----- RECORDED INFORMATION -----

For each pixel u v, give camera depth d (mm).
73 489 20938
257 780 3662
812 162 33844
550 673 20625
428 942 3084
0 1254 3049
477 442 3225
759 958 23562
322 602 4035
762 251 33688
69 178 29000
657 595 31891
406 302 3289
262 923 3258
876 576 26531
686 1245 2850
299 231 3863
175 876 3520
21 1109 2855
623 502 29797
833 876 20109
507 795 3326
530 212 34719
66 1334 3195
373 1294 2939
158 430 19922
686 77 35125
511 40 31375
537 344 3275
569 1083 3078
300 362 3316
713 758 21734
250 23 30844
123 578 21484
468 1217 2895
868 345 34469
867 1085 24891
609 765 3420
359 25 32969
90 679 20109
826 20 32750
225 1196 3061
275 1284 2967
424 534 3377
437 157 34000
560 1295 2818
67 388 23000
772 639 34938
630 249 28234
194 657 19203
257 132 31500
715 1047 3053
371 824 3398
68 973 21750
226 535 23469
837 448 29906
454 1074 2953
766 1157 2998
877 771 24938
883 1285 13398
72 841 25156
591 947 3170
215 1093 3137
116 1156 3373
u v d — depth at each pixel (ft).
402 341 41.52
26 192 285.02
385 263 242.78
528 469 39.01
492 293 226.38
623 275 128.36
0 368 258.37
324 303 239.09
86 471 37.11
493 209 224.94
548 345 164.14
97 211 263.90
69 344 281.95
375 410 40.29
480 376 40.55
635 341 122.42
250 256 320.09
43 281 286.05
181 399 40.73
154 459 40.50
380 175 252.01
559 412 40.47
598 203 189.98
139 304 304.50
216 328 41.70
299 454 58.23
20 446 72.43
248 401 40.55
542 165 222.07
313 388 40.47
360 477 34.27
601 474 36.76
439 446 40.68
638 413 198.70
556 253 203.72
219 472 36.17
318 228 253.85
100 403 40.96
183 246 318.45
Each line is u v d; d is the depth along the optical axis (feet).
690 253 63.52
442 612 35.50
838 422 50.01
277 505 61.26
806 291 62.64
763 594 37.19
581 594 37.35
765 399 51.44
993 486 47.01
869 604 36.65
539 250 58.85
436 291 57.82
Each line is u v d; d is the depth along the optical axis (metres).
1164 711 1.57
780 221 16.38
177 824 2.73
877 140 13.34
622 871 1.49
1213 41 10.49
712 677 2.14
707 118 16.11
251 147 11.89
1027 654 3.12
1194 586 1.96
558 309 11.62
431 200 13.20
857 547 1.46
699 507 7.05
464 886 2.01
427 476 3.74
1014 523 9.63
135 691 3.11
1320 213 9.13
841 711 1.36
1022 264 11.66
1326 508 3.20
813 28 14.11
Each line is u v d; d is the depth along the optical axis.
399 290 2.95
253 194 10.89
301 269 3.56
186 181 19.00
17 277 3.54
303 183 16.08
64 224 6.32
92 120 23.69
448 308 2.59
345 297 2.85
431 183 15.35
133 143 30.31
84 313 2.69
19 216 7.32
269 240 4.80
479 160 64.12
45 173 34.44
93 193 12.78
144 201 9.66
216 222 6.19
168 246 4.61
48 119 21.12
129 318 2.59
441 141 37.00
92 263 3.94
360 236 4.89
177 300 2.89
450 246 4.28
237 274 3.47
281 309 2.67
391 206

-----

- WORK TO BE COMPLETED
Given the records above, restate word for word only the lines starting at the one with "158 430 19922" and ending at the one with "877 771 24938".

- THE ANSWER
158 430 19922
686 77 35125
511 40 31375
537 344 3275
569 1083 3078
300 362 3316
713 758 21734
250 23 30844
123 578 21484
468 1217 2895
868 345 34469
867 1085 24891
609 765 3420
359 25 32969
90 679 20109
826 20 32750
225 1196 3061
275 1284 2967
424 534 3377
437 157 34000
560 1295 2818
67 388 23000
772 639 34938
630 249 28234
194 657 19203
257 132 31500
715 1047 3053
371 824 3398
68 973 21750
226 535 23469
837 448 29906
454 1074 2953
766 1157 2998
877 771 24938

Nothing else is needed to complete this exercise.